Писательница Марга Минко оплакивает, что называется, сухими слезами трагический удел нидерландских евреев под фашистской пятой. Но этим содержание ее творчества не исчерпывается. Произведения Марги Минко будят сочувствие к узникам любой другой страны, подпавшей под чужеземное иго, будят ненависть к войне как к противоестественному состоянию человеческого общества. Война поражает первичную клеточку общества — семью, рвет интимные связи людей, взбаламучивает низменные инстинкты… Писательница никому не ставит оценок за поведение, не формулирует философских выводов, она пишет обыкновенными словами о самых обыкновенных людях, но в этой кажущейся обыкновенности кроется всечеловеческий подтекст, символика вневременных обобщений.

«Назвать отчаяние по имени — значит его преодолеть», — сказал Альбер Камю. Марга Минко поднимается на высоты всечеловеческого, потому что нашла в себе силы преодолеть собственное отчаяние и выстрадала мудрость увидеть общую драму за строками собственной биографии. Война отняла у юной Сары Менко все, что было ей дорого: отчий кров, родных, любимое дело. Прошли годы, пока перегорела боль утрат и никому не известная журналистка Марга Минко почувствовала себя вправе говорить от имени множества подобных себе, от лица своего народа и времени. Но ее сфера не монументальная живопись, а бытовая миниатюра — акварель, карандаш, излюбленный жанр — портрет в интерьере. Только интерьер в ее рассказах зачастую — чужой угол, где скрывается преследуемая героиня «Горькой травы» и «Стеклянного моста», либо пустой дом, откуда всех забрала СД, а портрет — фотография погибшего мужа, которую тайком берет с собой на прогулки Фрида Борхстейн в повести «Падение». Великолепная рассказчица — взять наугад хотя бы описание Ленелстраат после облавы в «Горькой траве», — Минко никогда не впадает в самогипноз, самолюбование, скупа на слова, эмоции, жесты, детали.

Главная черта творческого облика писательницы — высокое достоинство человека, который не боится быть самим собой. «Быть самим собой», — повторяют герои «Стеклянного моста» и «Горькой травы». «Ни слова фальши» — так назвал видный нидерландский критик Пьер Дюбуа свою рецензию на вторую после «Горькой травы» книгу Минко — «Другая сторона» (1960), — откуда взяты помещенные в данном сборнике рассказы.

От горькой травы воспоминаний о личных утратах автор ведет нас к «другой стороне» — той самой, которую, говорят, необходимо выслушать, к людям, а от людей можно ожидать и хорошего, и плохого, и принимать их нужно такими, каковы они есть, коль скоро ты сам желаешь оставаться самим собой. Все это в общем-то банальности повседневной жизни, но Марга Минко так же мало стремится ошеломлять нас открытиями новых истин бытия, как и оглушать велеречивым пафосом.

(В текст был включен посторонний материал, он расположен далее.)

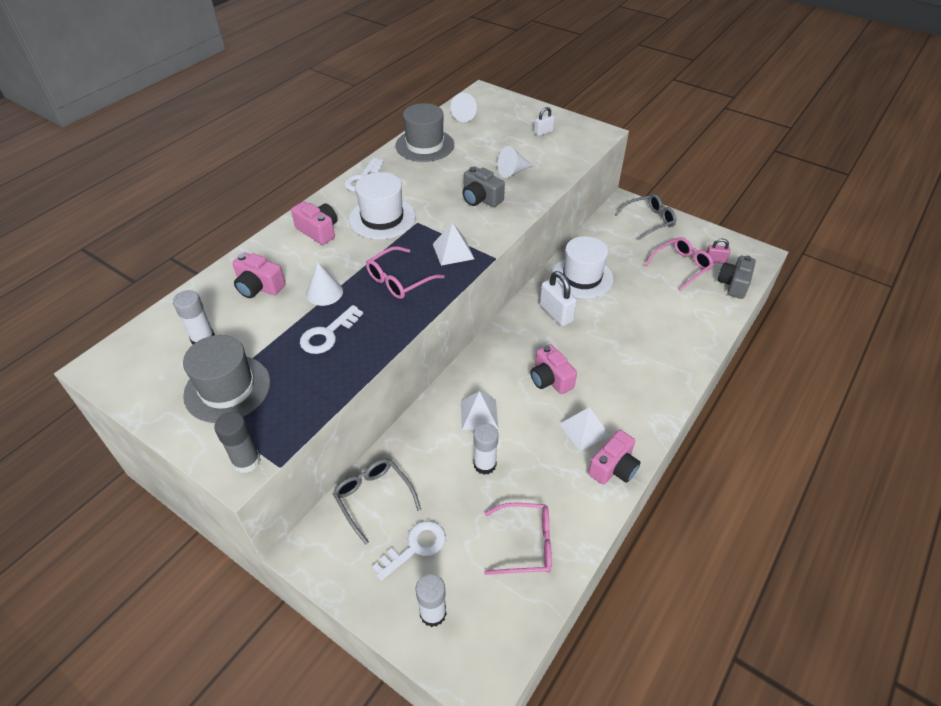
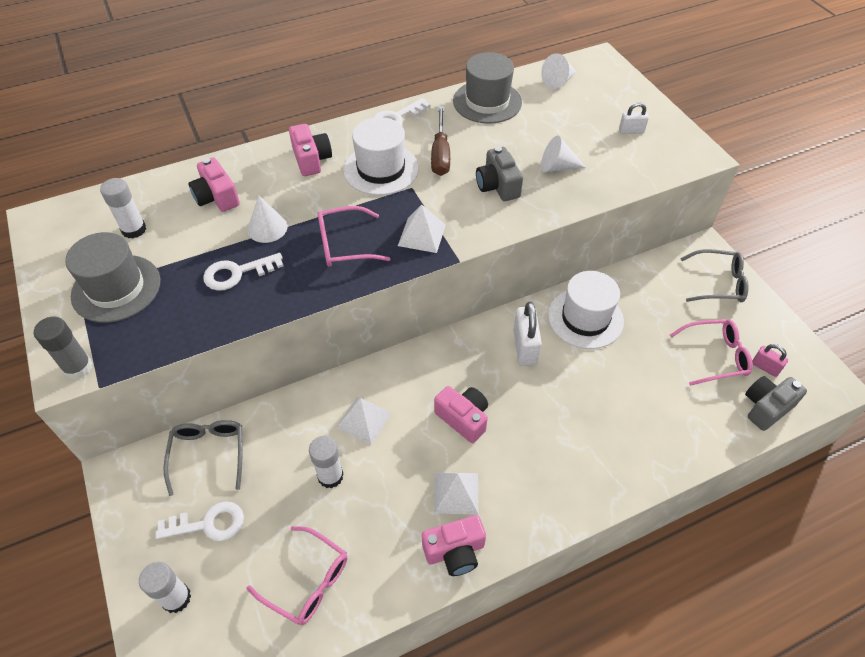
camera: 30 degrees right, 5 degrees up
(420, 192) = (440, 154): none -> brown screwdriver
(550, 379) = (463, 418): pink camera -> pink camera turned 135 degrees clockwise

«О драматических событиях писать надо скупо, иначе выйдет мелодрама» — так считает Марга Минко. Скупыми, точными словами — каждое взвешено на весах правды, ни одного лишнего, ни одного невпопад — писательница говорит о простом, понятном, близком всякому из нас мире вещей, поступков и характеров. Но за первым планом обычной жизни в необычных обстоятельствах встает и повальный ужас геноцида, и трагизм судьбы изгоя, и тоска невосполнимой потери, и отчаяние беспросветного одиночества… Грустная, в общем, поэзия.